[RECORDS FOR THE EXERCISE — start]

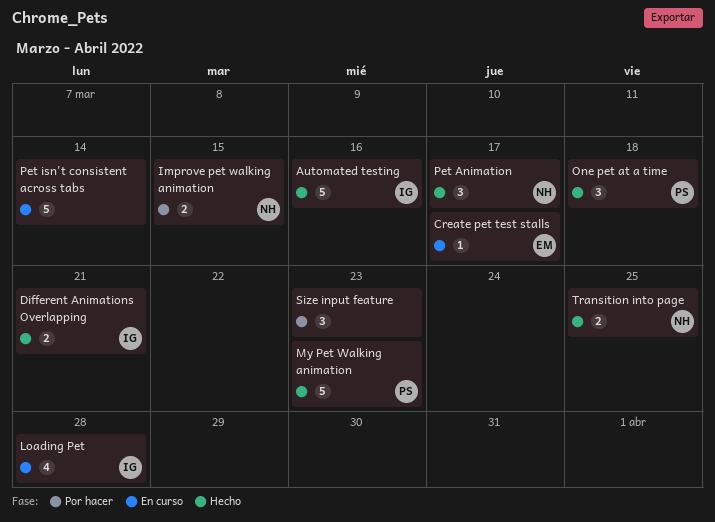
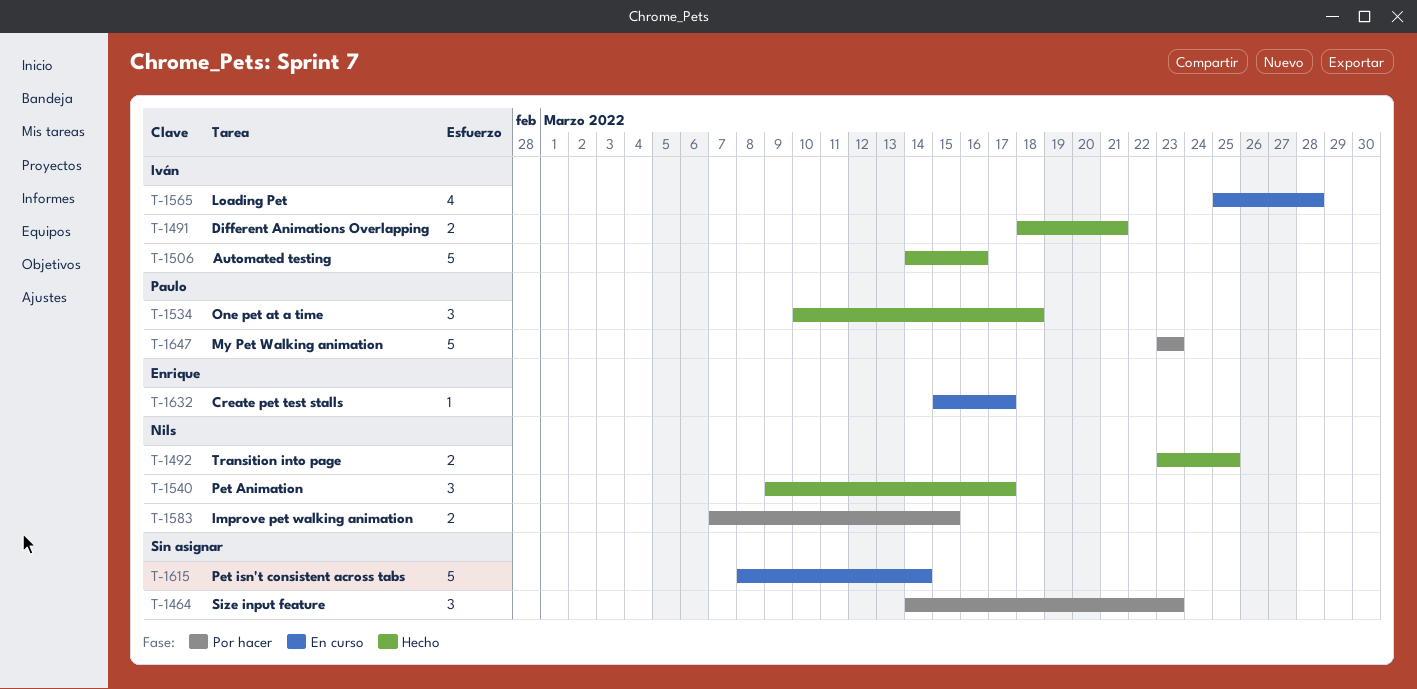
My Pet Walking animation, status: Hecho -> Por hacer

[RECORDS FOR THE EXERCISE — finish]
[RECORDS FOR THE EXERCISE — start]

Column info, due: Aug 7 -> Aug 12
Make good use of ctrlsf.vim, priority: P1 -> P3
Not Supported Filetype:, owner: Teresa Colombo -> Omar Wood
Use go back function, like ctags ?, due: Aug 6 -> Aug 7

[RECORDS FOR THE EXERCISE — finish]
[RECORDS FOR THE EXERCISE — start]

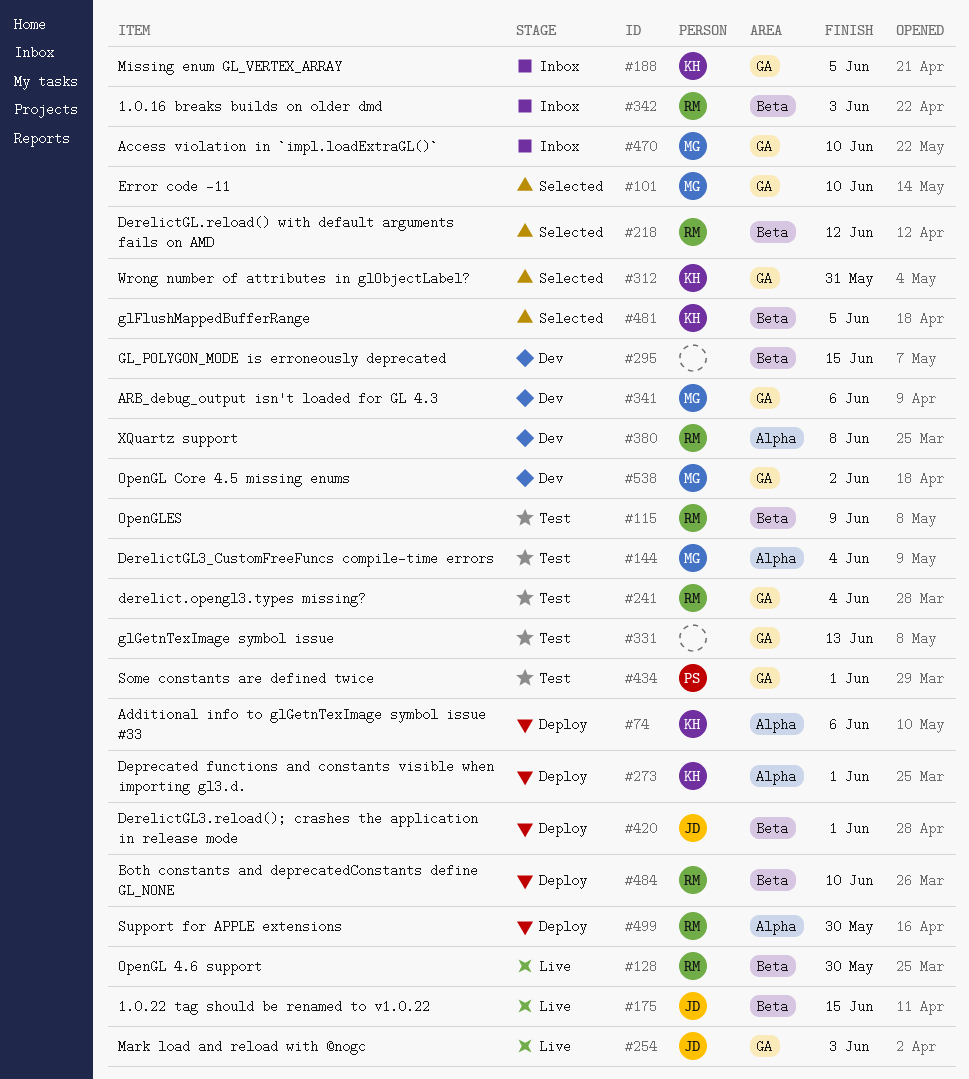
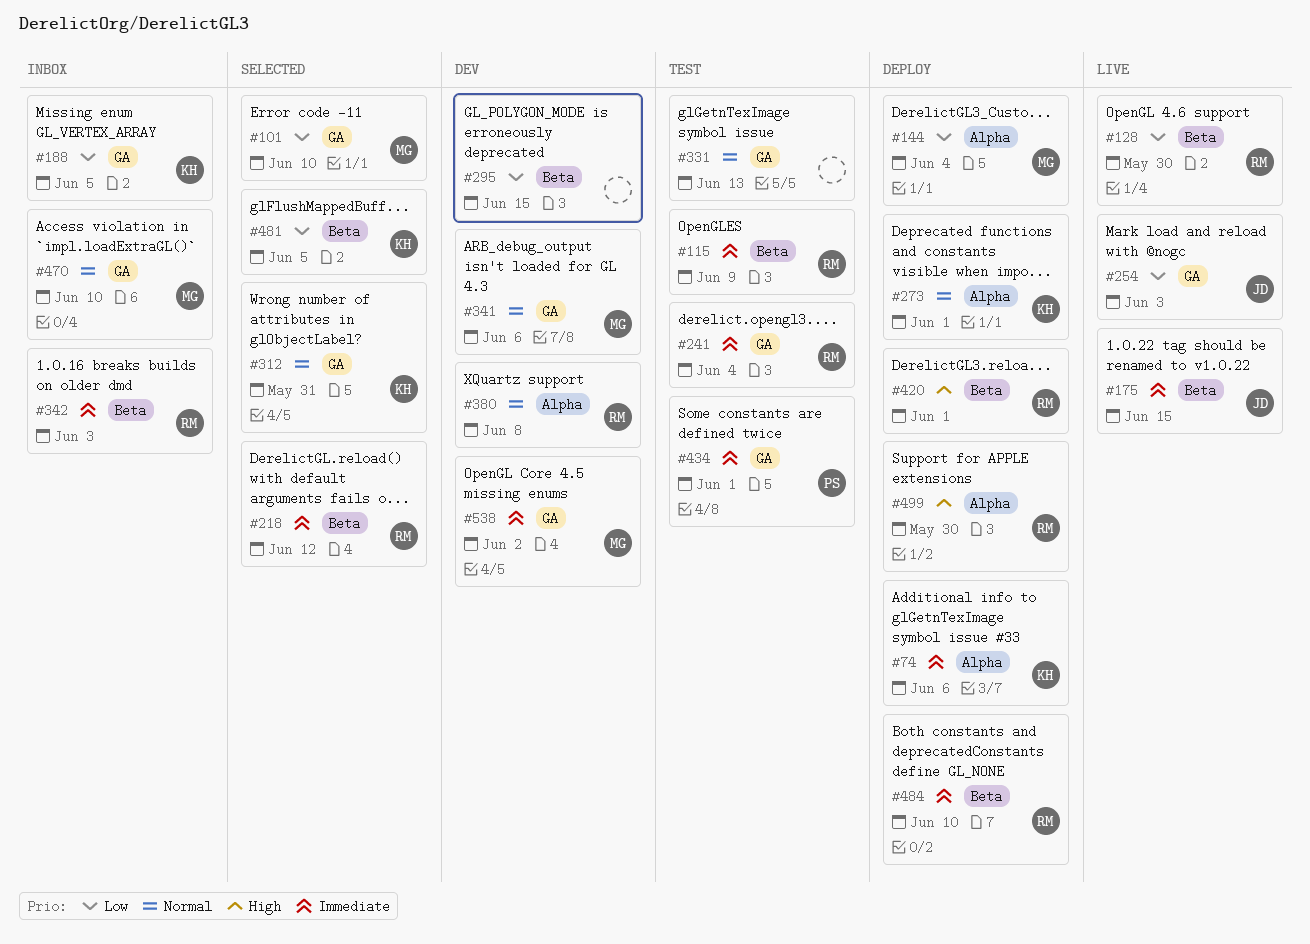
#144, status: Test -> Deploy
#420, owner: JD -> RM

[RECORDS FOR THE EXERCISE — finish]

## EXERCISE INSTRUCTIONS
Copy each line above where the string "status" occurs.

## YOUR SOLUTION
My Pet Walking animation, status: Hecho -> Por hacer
#144, status: Test -> Deploy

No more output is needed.